In Memory. In the American Cancer Society Sim
July 20, 2009 | Oklahoma | Vetting explained
by Jasmyn Zanzibar
In researching Relay for Life in Second Life (July 18-19) for an article, I eventually found myself in the American Cancer Society's sim. After a look around, I found the memorial. And I stood there for a long time. I was compelled to look up each name, each profile. And I am still shaken.
In Second Life I have not known many in their real life as we call it. I have known them by their profiles first, usually...then a conversation, a shared activity...friendship. So, as I read these profiles, it was like meeting most anyone else in sl. Then the realization...they are no longer with us. Cancer has stolen them away.
My dear aunt lost her struggle with pancreatic cancer almost two years ago. I sat with her as her life ebbed away. She never quit being the vibrant, life-loving person I'd always known her to be. She held on past anyone's thought of possibility. But finally, the cancer had its way, and she could go on no more.

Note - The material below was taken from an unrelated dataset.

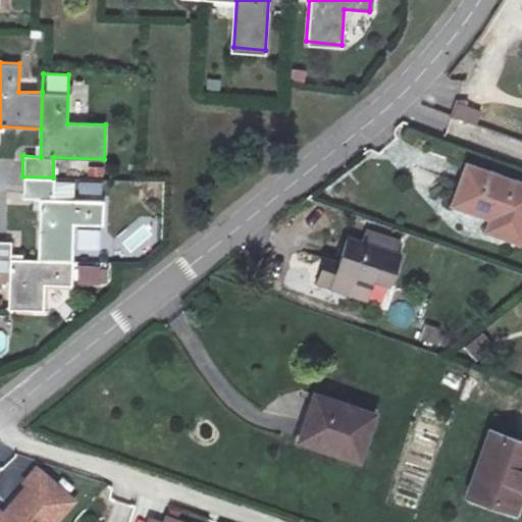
[(478,125),(482,109),(455,102),(451,118),(478,125)]
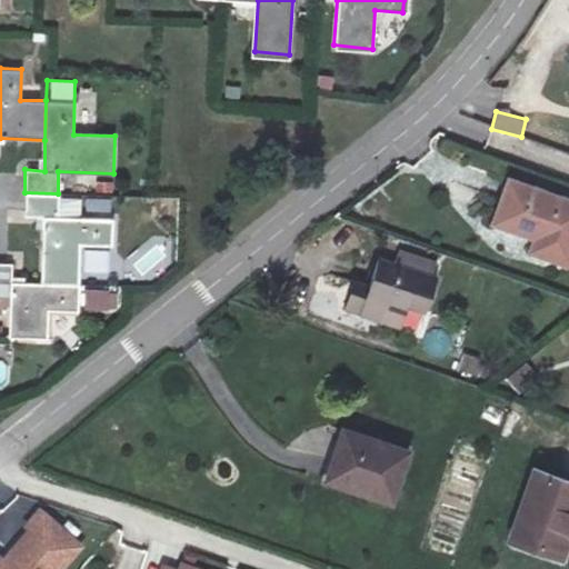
[(568,198),(520,181),(506,222),(548,238),(542,253),(568,262),(568,198)]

And as I read these profiles...the introductions to people's second lives, each a precious life that was taken by cancer, I'm struck once again by the simple brutality of it: That cancer can swoop into one's life and take it all...that one can be moving along through life, with its ups and downs, its fun and its work and its pleasures and pains, and then have it all interrupted, all changed, and even all taken away, by a fierce disease that has robbed this world of far, far too many. This is simply unacceptable.
As I have researched this weekend's event, Relay for Life 2009, I have been amazed by the wonderful and creative work that has been done by all the Second Life volunteers. And I have been inspired. Its going to take everyone to win this war. I look forward to finding a meaningful way in which, in the coming year, I can be a part of the victory.